Correlation Between Fubon FTSE and Fubon MSCI
Can any of the company-specific risk be diversified away by investing in both Fubon FTSE and Fubon MSCI at the same time? Although using a correlation coefficient on its own may not help to predict future stock returns, this module helps to understand the diversifiable risk of combining Fubon FTSE and Fubon MSCI into the same portfolio, which is an essential part of the fundamental portfolio management process.
By analyzing existing cross correlation between Fubon FTSE Vietnam and Fubon MSCI Taiwan, you can compare the effects of market volatilities on Fubon FTSE and Fubon MSCI and check how they will diversify away market risk if combined in the same portfolio for a given time horizon. You can also utilize pair trading strategies of matching a long position in Fubon FTSE with a short position of Fubon MSCI. Check out your portfolio center. Please also check ongoing floating volatility patterns of Fubon FTSE and Fubon MSCI.
Diversification Opportunities for Fubon FTSE and Fubon MSCI
-0.37 | Correlation Coefficient |
Very good diversification
The 3 months correlation between Fubon and Fubon is -0.37. Overlapping area represents the amount of risk that can be diversified away by holding Fubon FTSE Vietnam and Fubon MSCI Taiwan in the same portfolio, assuming nothing else is changed.

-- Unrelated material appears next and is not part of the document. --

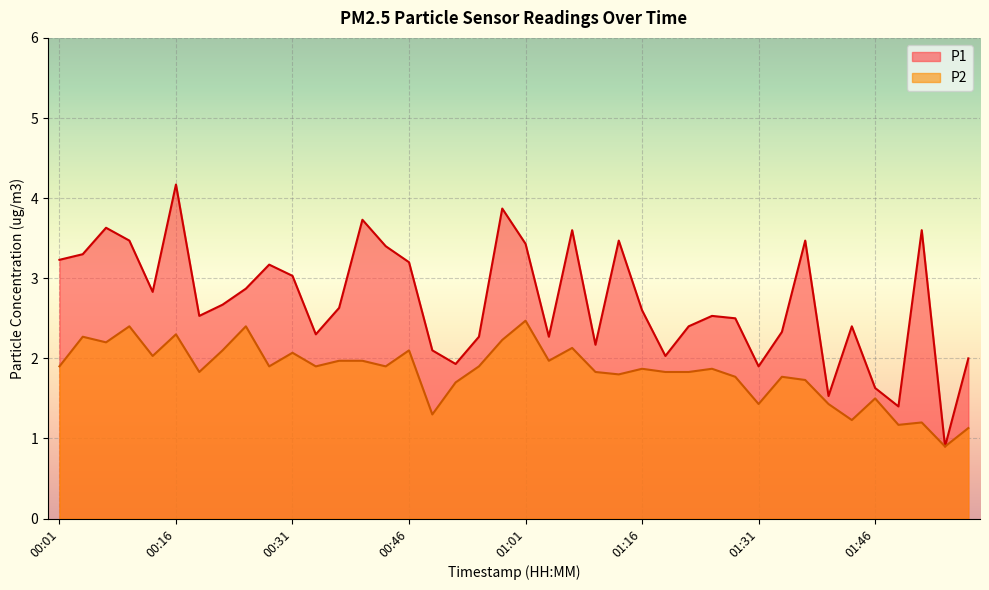

Rank the series by their maximum value, from lowest to highest.

P2, P1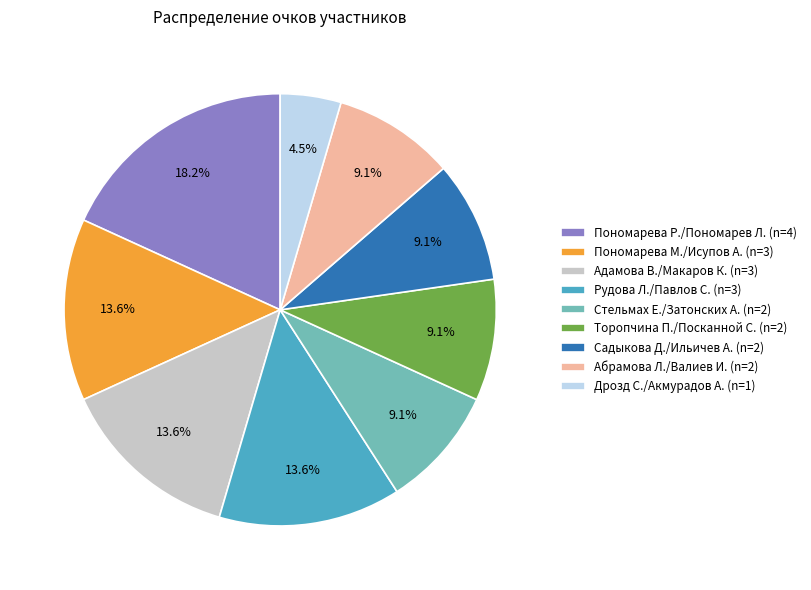

Is the sum of Абрамова Л./Валиев И. (n=2) and Дрозд С./Акмурадов А. (n=1) greater than half?

No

The correlation between historical prices or returns on Fubon MSCI Taiwan and Fubon FTSE is a relative statistical measure of the degree to which these equity instruments tend to move together. The correlation coefficient measures the extent to which returns on Fubon FTSE Vietnam are associated (or correlated) with Fubon MSCI. Values of the correlation coefficient range from -1 to +1, where. The correlation of zero (0) is possible when the price movement of Fubon MSCI Taiwan has no effect on the direction of Fubon FTSE i.e., Fubon FTSE and Fubon MSCI go up and down completely randomly.

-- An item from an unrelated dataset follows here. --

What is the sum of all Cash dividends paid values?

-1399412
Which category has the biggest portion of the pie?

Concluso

Pair Corralation between Fubon FTSE and Fubon MSCI
Assuming the 90 days trading horizon Fubon FTSE Vietnam is expected to under-perform the Fubon MSCI. But the etf apears to be less risky and, when comparing its historical volatility, Fubon FTSE Vietnam is 1.43 times less risky than Fubon MSCI. The etf trades about -0.09 of its potential returns per unit of risk. The Fubon MSCI Taiwan is currently generating about -0.06 of returns per unit of risk over similar time horizon. If you would invest 14,400 in Fubon MSCI Taiwan on August 27, 2024 and sell it today you would lose (225.00) from holding Fubon MSCI Taiwan or give up 1.56% of portfolio value over 90 days.

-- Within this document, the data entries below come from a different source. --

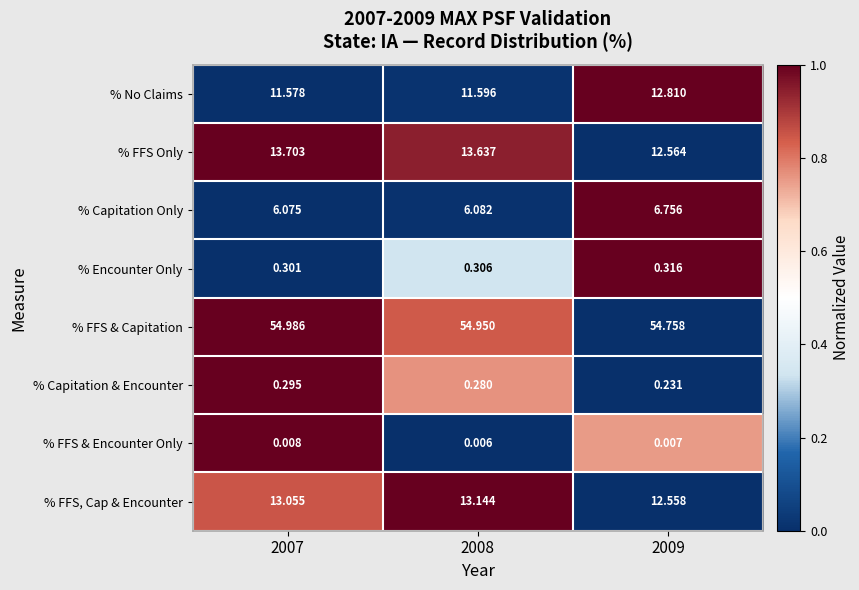

Which series has the largest total across all categories?

% FFS & Capitation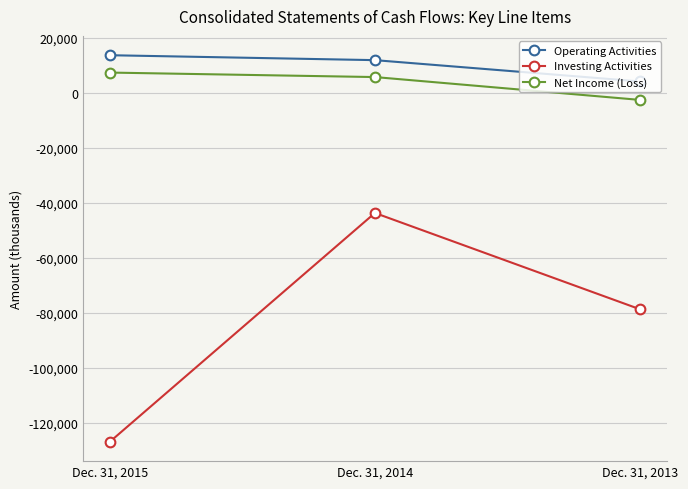

What is the sum of all Net Income (Loss) values?

10326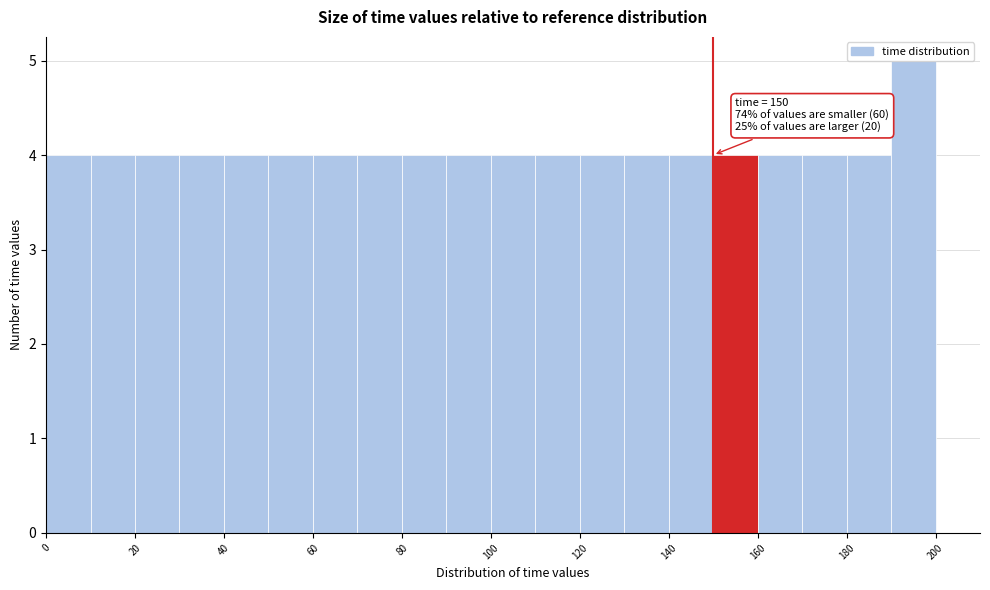

Over which range of the x-axis is the bar tallest?

190 to 200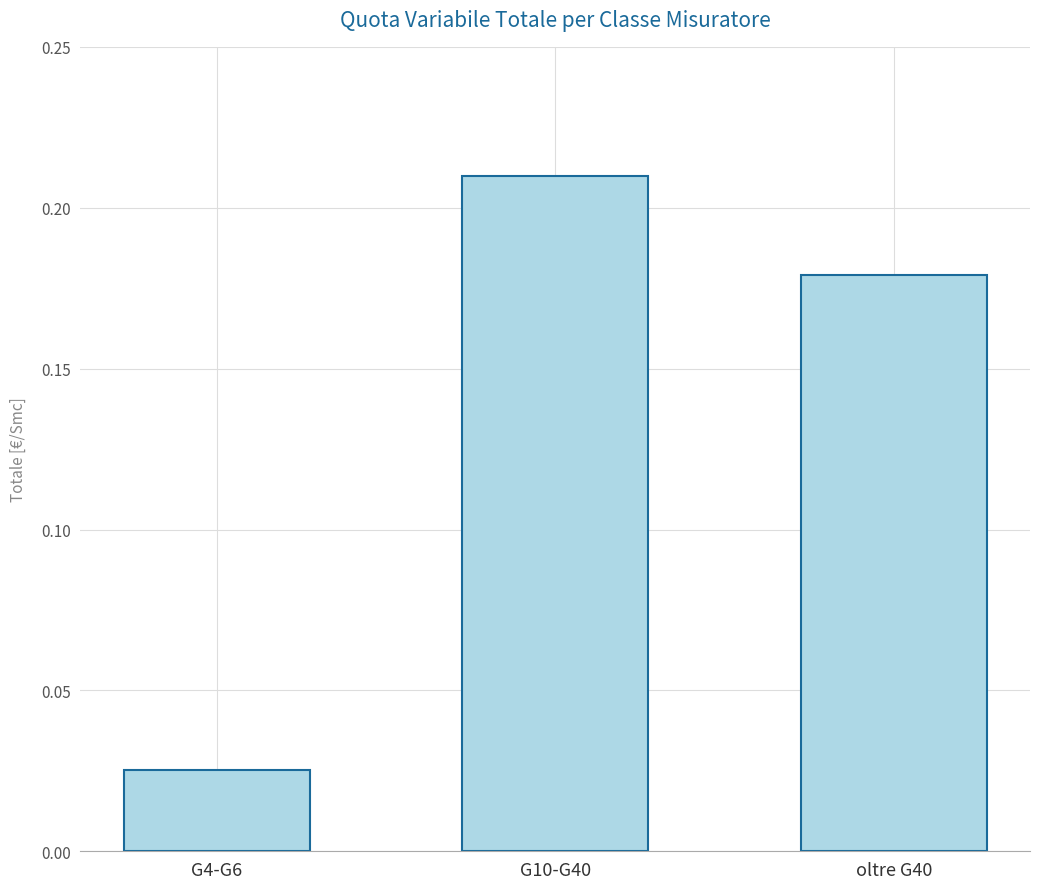

What is the label of the 1st bar from the right?

oltre G40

Time Period | 3 Months [change] |
Direction | Moves Against |
Strength | Insignificant |
Accuracy | 100.0% |
Values | Daily Returns |
Fubon FTSE Vietnam vs. Fubon MSCI Taiwan
Performance |
Timeline |
Fubon FTSE Vietnam |
Fubon MSCI Taiwan |
Fubon FTSE and Fubon MSCI Volatility Contrast
Predicted Return Density |
Returns |
Pair Trading with Fubon FTSE and Fubon MSCI
The main advantage of trading using opposite Fubon FTSE and Fubon MSCI positions is that it hedges away some unsystematic risk. Because of two separate transactions, even if Fubon FTSE position performs unexpectedly, Fubon MSCI can make up some of the losses. Pair trading also minimizes risk from directional movements in the market. For example, if an entire industry or sector drops because of unexpected headlines, the short position in Fubon MSCI will offset losses from the drop in Fubon MSCI's long position.The idea behind Fubon FTSE Vietnam and Fubon MSCI Taiwan pairs trading is to make the combined position market-neutral, meaning the overall market's direction will not affect its win or loss (or potential downside or upside). This can be achieved by designing a pairs trade with two highly correlated stocks or equities that operate in a similar space or sector, making it possible to obtain profits through simple and relatively low-risk investment.Fubon MSCI vs. Fubon Hang Seng | Fubon MSCI vs. Fubon SP Preferred | Fubon MSCI vs. Fubon NASDAQ 100 1X | Fubon MSCI vs. Fubon TWSE Corporate |
Check out your portfolio center.Note that this page's information should be used as a complementary analysis to find the right mix of equity instruments to add to your existing portfolios or create a brand new portfolio. You can also try the Pair Correlation module to compare performance and examine fundamental relationship between any two equity instruments.